# Attention Crosby, TX Riders



## fstang24 (Jan 9, 2010)

FYI, just so you guys know, I been informed that Outlaws Atv Park in Crosby, Texas will only be open on saturdays at 9am too Sunday 9am. These are there new hours, they will no longer be open on Fridays or all day sunday...........just thought i share this info with you guys, i believe mels is still open all weekend long.


----------



## meangreen360 (May 3, 2009)

Good to know. I park at mels anyway. Thanks for the heads up


----------



## monsterbrute750 (Apr 13, 2010)

Wow. Wonder why ?
I park at Mel's too, but now it will get even more crowded.


----------



## fstang24 (Jan 9, 2010)

from what i hear, am not sure if its true or there might be more behind the story, but outlaws couldnt justify being open just for two customers on sundays, im assuming there not getting much of a crowd out there on sundays.......


----------



## monsterbrute750 (Apr 13, 2010)

Probably because they're all at Mel's...LOL !!
That place be hoppin' on Sunday.


----------



## uppidycon (Jan 7, 2010)

that sucks.. but i'll still go there on saturday and sat. night trips.. we rarely ride on sunday anyways.. usually a last minute thing..


----------



## gpinjason (Nov 10, 2009)

We usually ride Saturday anyway... I dont like it at mels... I always run into rude idiots over on that side...


----------



## fstang24 (Jan 9, 2010)

gpjason i know what you mean, im gonna be out there tomorrow real early to take the brute out for a little ride............


----------



## gpinjason (Nov 10, 2009)

yeah we llike to do the early Saturday morning rides, before all the idiots get out there... I don't like riding Sunday, cuz then I gotta clean the bike as soon as I get home... if I ride Saturday, I can clean Sunday... LOL


----------



## fstang24 (Jan 9, 2010)

just got back from from crosby, i got there around 8am and rode around with a buddy of mine to about 12:30pm, then of course the herd started coming in and it was getting crowded so we headed out..........all in all very nice ride, weather was awesome.


----------



## gpinjason (Nov 10, 2009)

fstang24 said:


> just got back from from crosby, i got there around 8am and rode around with a buddy of mine to about 12:30pm, then of course the herd started coming in and it was getting crowded so we headed out..........all in all very nice ride, weather was awesome.

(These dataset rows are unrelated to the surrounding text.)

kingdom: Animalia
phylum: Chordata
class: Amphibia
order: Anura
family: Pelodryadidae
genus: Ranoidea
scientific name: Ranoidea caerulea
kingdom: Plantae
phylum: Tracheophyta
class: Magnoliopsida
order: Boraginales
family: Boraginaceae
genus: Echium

I guess that answered my question... I asked where you went riding to test the BigHorns... Good deal! :bigok:


----------



## fstang24 (Jan 9, 2010)

yep it was nice out there....but as we know after 12pm all the crazy cooks start coming out......lol


----------



## gpinjason (Nov 10, 2009)

LOL.. yeah and it was nice and cool this morning, I bet it was a nice riding!


----------